DATA SUPPLIED:
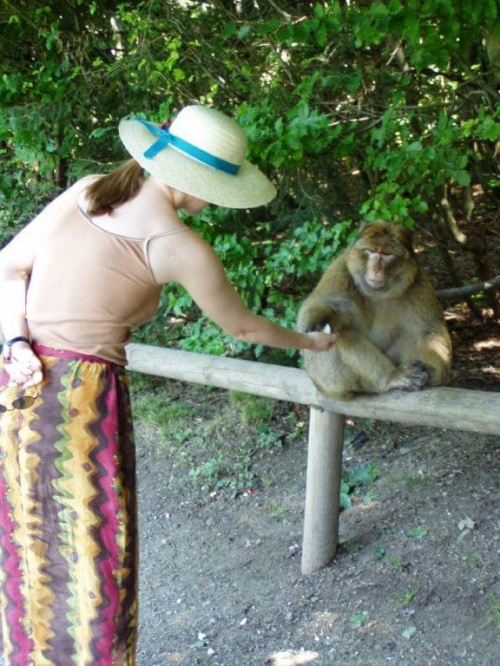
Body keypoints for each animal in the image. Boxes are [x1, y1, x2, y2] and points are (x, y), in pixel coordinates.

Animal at [296, 223, 454, 396]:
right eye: (371, 251)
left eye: (386, 254)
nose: (376, 269)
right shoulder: (340, 270)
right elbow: (321, 305)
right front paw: (318, 320)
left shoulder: (418, 282)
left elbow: (428, 331)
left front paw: (435, 371)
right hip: (329, 382)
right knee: (340, 333)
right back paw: (391, 377)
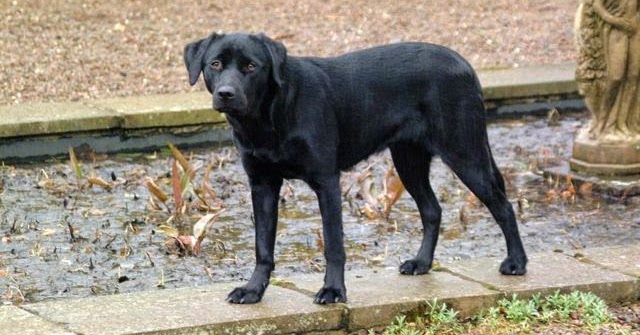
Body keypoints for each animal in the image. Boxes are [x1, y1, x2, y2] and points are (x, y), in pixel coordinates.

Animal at [182, 33, 528, 304]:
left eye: (251, 67)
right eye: (215, 64)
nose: (226, 94)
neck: (267, 118)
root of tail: (465, 63)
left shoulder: (326, 181)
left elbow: (334, 243)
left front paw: (333, 291)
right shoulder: (262, 184)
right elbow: (262, 246)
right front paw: (253, 290)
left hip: (465, 154)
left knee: (503, 206)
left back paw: (516, 263)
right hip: (408, 160)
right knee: (432, 210)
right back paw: (421, 263)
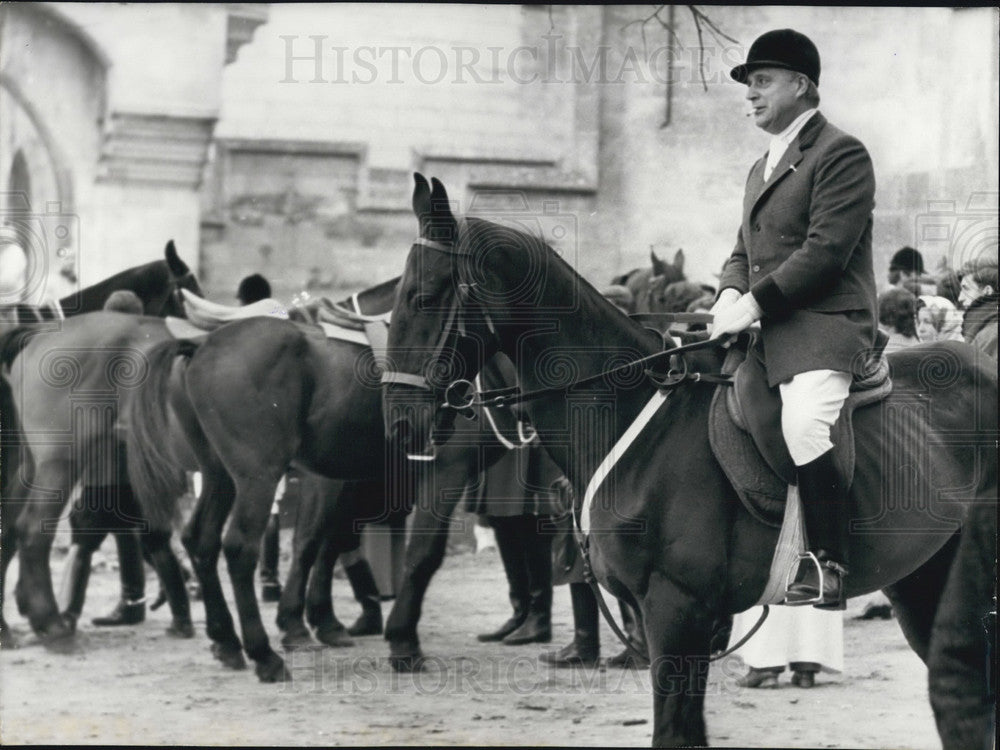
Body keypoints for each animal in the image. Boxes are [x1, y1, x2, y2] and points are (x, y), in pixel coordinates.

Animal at [378, 175, 996, 748]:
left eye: (425, 295)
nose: (399, 422)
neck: (633, 418)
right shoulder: (670, 617)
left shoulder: (678, 610)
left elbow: (672, 731)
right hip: (922, 579)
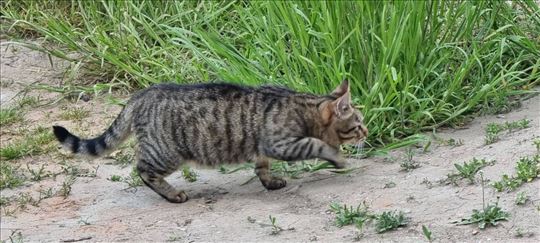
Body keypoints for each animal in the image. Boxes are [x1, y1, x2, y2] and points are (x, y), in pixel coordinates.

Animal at [52, 80, 368, 203]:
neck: (305, 107)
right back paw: (172, 195)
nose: (367, 132)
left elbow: (262, 167)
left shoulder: (262, 150)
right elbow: (317, 144)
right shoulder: (281, 143)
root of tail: (142, 94)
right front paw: (338, 157)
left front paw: (270, 182)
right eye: (357, 124)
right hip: (165, 153)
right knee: (142, 169)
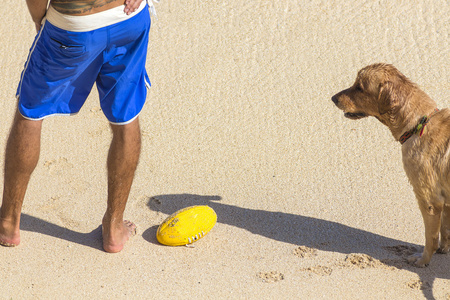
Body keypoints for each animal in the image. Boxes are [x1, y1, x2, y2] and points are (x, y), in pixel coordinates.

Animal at [330, 63, 450, 268]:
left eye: (359, 87)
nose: (333, 98)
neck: (418, 124)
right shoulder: (445, 198)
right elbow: (445, 229)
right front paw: (444, 249)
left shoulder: (429, 199)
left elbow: (430, 237)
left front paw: (422, 260)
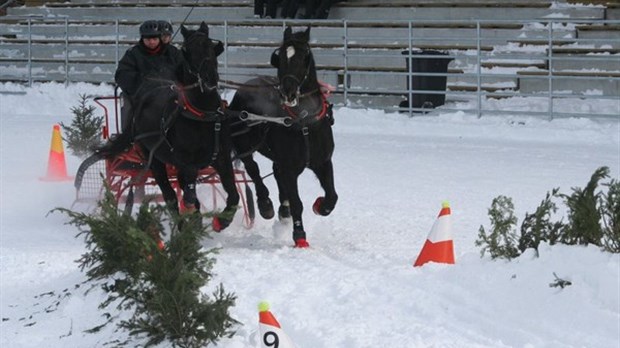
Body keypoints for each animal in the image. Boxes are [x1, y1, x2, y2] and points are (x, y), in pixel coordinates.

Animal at [93, 23, 239, 231]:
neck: (202, 114)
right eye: (187, 51)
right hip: (153, 158)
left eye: (212, 47)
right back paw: (182, 224)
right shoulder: (186, 162)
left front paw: (221, 221)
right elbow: (187, 192)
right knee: (170, 194)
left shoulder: (222, 158)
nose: (210, 77)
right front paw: (194, 219)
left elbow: (233, 194)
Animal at [228, 27, 336, 247]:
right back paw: (265, 204)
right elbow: (297, 203)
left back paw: (282, 211)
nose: (288, 92)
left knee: (275, 174)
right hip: (244, 145)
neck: (305, 121)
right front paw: (299, 235)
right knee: (253, 169)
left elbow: (332, 197)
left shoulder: (323, 161)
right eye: (281, 58)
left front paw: (319, 206)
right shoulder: (289, 167)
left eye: (304, 57)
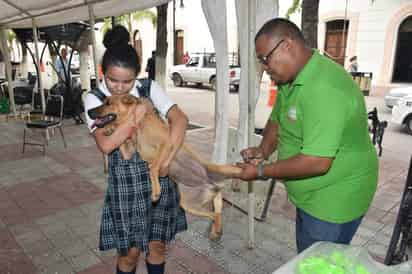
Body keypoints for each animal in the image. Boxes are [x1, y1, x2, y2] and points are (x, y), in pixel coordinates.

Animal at [90, 94, 241, 240]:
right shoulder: (128, 152)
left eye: (108, 103)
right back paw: (216, 232)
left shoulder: (166, 144)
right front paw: (110, 129)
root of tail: (211, 183)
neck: (138, 123)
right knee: (216, 214)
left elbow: (153, 168)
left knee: (233, 179)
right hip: (189, 203)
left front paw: (156, 191)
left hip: (223, 170)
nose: (89, 111)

ABOUT THIS EXERCISE: Above are the records; copy each line from them that includes the string "knee".

COMPLETED TASK:
right knee: (340, 333)
left knee: (503, 206)
right knee: (432, 210)
right knee: (142, 169)
right knee: (170, 194)
left knee: (275, 174)
right knee: (253, 169)
right knee: (216, 214)
left knee: (233, 179)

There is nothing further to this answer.